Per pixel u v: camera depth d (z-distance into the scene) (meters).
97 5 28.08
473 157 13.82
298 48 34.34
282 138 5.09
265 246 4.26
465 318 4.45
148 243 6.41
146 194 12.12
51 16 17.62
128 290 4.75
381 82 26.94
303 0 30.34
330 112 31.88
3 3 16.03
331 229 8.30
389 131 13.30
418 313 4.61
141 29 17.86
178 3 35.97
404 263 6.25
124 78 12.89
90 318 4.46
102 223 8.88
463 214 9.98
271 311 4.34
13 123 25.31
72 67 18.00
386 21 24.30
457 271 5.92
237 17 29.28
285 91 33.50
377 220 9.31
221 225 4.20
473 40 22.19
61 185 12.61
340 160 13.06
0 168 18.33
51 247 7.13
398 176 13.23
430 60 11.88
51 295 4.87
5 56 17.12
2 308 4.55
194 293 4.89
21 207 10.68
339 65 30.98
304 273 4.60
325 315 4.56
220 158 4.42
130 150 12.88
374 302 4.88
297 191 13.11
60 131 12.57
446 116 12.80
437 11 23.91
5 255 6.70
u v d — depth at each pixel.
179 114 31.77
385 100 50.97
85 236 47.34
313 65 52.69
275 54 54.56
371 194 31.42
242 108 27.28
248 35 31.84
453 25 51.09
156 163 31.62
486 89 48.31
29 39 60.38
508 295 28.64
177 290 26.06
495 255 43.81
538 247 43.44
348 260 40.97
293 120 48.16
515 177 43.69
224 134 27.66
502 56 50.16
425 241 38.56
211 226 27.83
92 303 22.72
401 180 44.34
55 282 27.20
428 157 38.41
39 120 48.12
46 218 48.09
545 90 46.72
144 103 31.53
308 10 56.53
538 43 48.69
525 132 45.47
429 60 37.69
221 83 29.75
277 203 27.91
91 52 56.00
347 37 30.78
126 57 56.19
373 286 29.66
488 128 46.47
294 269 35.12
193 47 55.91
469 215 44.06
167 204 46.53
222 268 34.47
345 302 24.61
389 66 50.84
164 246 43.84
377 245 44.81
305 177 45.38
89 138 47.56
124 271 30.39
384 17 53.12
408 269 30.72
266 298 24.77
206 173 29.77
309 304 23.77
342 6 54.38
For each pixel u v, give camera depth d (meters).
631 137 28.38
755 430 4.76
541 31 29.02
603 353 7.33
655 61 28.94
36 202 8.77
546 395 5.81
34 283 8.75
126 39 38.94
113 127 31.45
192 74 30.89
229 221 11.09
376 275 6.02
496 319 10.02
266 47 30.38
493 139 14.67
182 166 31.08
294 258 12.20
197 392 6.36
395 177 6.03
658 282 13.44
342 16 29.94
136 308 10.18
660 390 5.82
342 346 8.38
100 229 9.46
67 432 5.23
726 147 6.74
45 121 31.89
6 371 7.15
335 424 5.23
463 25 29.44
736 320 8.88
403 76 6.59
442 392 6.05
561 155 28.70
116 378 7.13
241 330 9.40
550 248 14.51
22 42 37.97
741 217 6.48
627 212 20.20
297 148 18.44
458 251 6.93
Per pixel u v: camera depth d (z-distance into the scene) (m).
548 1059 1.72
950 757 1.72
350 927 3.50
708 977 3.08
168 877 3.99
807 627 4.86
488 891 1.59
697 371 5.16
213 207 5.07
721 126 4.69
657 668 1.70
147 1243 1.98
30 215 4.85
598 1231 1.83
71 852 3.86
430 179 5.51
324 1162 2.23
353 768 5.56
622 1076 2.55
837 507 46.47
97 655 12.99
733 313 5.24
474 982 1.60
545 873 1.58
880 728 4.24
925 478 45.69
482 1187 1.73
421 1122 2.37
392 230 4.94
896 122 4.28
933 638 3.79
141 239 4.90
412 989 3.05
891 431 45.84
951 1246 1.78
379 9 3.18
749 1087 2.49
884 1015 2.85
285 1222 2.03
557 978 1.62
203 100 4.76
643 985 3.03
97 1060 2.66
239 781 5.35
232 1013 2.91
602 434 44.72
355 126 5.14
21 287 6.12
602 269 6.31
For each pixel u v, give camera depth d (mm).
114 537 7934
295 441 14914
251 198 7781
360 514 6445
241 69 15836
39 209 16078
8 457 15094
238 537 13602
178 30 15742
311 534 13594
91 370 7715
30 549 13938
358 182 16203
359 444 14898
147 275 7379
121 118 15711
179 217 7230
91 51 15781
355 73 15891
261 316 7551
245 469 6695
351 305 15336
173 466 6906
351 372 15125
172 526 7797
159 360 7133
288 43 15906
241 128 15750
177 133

· · ·

Exercise details
What is needed is every line of the records that contains the word "scene".

Your response
Per pixel u v: camera depth d (z-distance into the scene) (meters).
Per pixel u v: camera depth d (z-distance into the scene) (m).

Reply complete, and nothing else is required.